Roberts worked with Mercury for the entirety of the series, then quickly switched to Project: Gemini in time to work with Gus and co-pilot John Young as they prepared the “Molly Brown” for the first launch of the Gemini series, on March 23, 1965. Roberts and Grissom worked tirelessly on the Gemini craft, trying to give it the “feel” of a jet with a control stick. That philosophy took root, and the Gemini capsule was soon dubbed the "Gusmobile.” As one astronaut described it, “It felt like we were flying this one, and not just along for the ride.”

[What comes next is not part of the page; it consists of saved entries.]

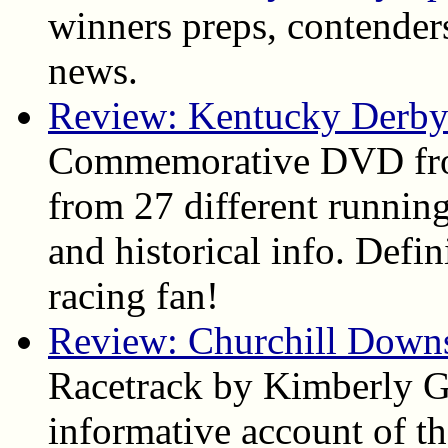
winners preps, contenders
news.
Review: Kentucky Derby
Commemorative DVD fro
from 27 different running
and historical info. Def
racing fan!
Review: Churchill Down
Racetrack by Kimberly Ga
informative account of the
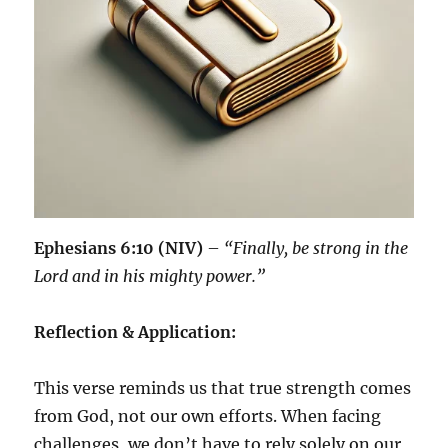
Ephesians 6:10 (NIV)
–
“Finally, be strong in the
Lord and in his mighty power.”
Reflection & Application:
This verse reminds us that true strength comes
from God, not our own efforts. When facing
challenges, we don’t have to rely solely on our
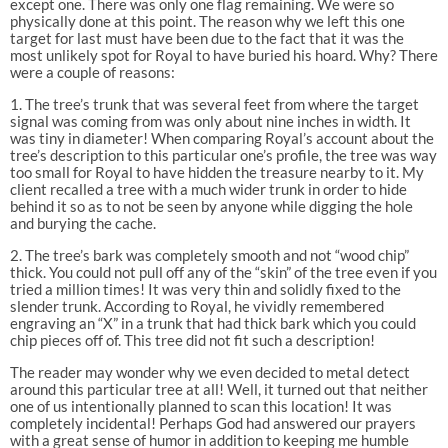
except one. There was only one flag remaining. We were so
physically done at this point. The reason why we left this one
target for last must have been due to the fact that it was the
most unlikely spot for Royal to have buried his hoard. Why? There
were a couple of reasons:
1. The tree’s trunk that was several feet from where the target
signal was coming from was only about nine inches in width. It
was tiny in diameter! When comparing Royal’s account about the
tree’s description to this particular one’s profile, the tree was way
too small for Royal to have hidden the treasure nearby to it. My
client recalled a tree with a much wider trunk in order to hide
behind it so as to not be seen by anyone while digging the hole
and burying the cache.
2. The tree’s bark was completely smooth and not “wood chip”
thick. You could not pull off any of the “skin” of the tree even if you
tried a million times! It was very thin and solidly fixed to the
slender trunk. According to Royal, he vividly remembered
engraving an “X” in a trunk that had thick bark which you could
chip pieces off of. This tree did not fit such a description!
The reader may wonder why we even decided to metal detect
around this particular tree at all! Well, it turned out that neither
one of us intentionally planned to scan this location! It was
completely incidental! Perhaps God had answered our prayers
with a great sense of humor in addition to keeping me humble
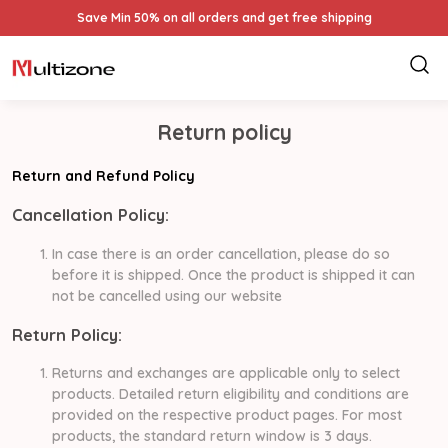
Save Min 50% on all orders and get free shipping
Return policy
Return and Refund Policy
Cancellation Policy:
In case there is an order cancellation, please do so
before it is shipped. Once the product is shipped it can
not be cancelled using our website
Return Policy:
Returns and exchanges are applicable only to select
products. Detailed return eligibility and conditions are
provided on the respective product pages. For most
products, the standard return window is 3 days.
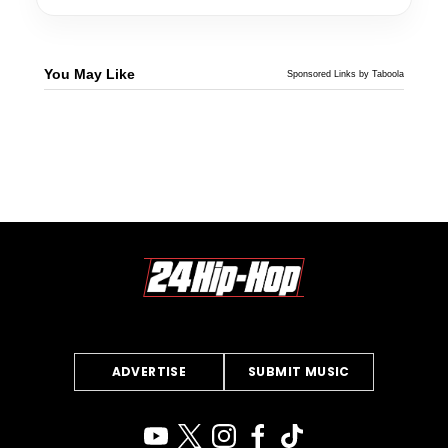
You May Like
Sponsored Links by Taboola
ADVERTISE
SUBMIT MUSIC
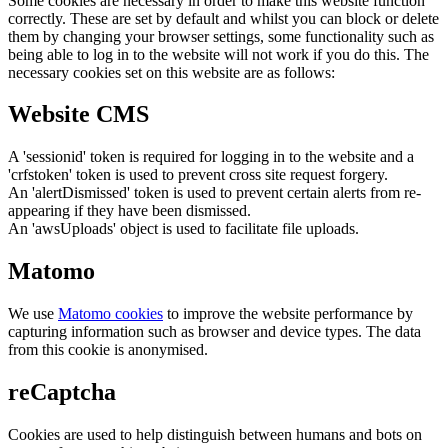
Some cookies are necessary in order to make this website function
correctly. These are set by default and whilst you can block or delete
them by changing your browser settings, some functionality such as
being able to log in to the website will not work if you do this. The
necessary cookies set on this website are as follows:
Website CMS
A 'sessionid' token is required for logging in to the website and a
'crfstoken' token is used to prevent cross site request forgery.
An 'alertDismissed' token is used to prevent certain alerts from re-
appearing if they have been dismissed.
An 'awsUploads' object is used to facilitate file uploads.
Matomo
We use
Matomo cookies
to improve the website performance by
capturing information such as browser and device types. The data
from this cookie is anonymised.
reCaptcha
Cookies are used to help distinguish between humans and bots on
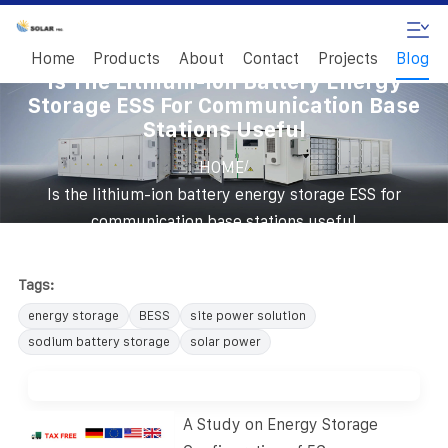
Home
Products
About
Contact
Projects
Blog
Is The Lithium-Ion Battery Energy
Storage ESS For Communication Base
Stations Useful
/
HOME
Is the lithium-ion battery energy storage ESS for
communication base stations useful
Tags:
energy storage
BESS
site power solution
sodium battery storage
solar power
A Study on Energy Storage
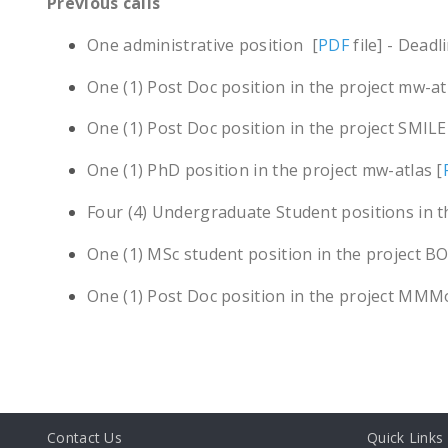
Previous calls
One administrative position [
PDF
file] - Dead
One (1) Post Doc position in the project mw-at
One (1) Post Doc position in the project SMILE
One (1) PhD position in the project mw-atlas [
Four (4) Undergraduate Student positions in 
One (1) MSc student position in the project B
One (1) Post Doc position in the project MMM
Contact Us
Quick Links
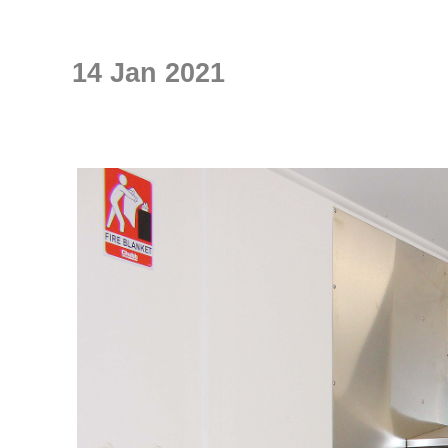
14 Jan 2021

Roberts and scores of McDonnell-Douglas engineers spent the Mercury and Gemini years commuting between St. Louis and the Cape. After Gemini, Roberts stayed with McDonnell-Douglas while accepting assignments to the Manned Orbiting Lab, Skylab and development of the Tomahawk missile. By the time he retired, in 1989, he was chief design engineer and department manager of all McDonnell-Douglas electrical and mechanical design engineers.
With the advent of Skylab, Roberts was again splitting time between St. Louis and the Cape. His assignment was to coordinate the design and definition of electrical systems in the M-D hardware, to ensure safe connections between the M-D hardware and other contractors’ hardware. And soon, “I was again a member of the launch team for initial hardware module launch.”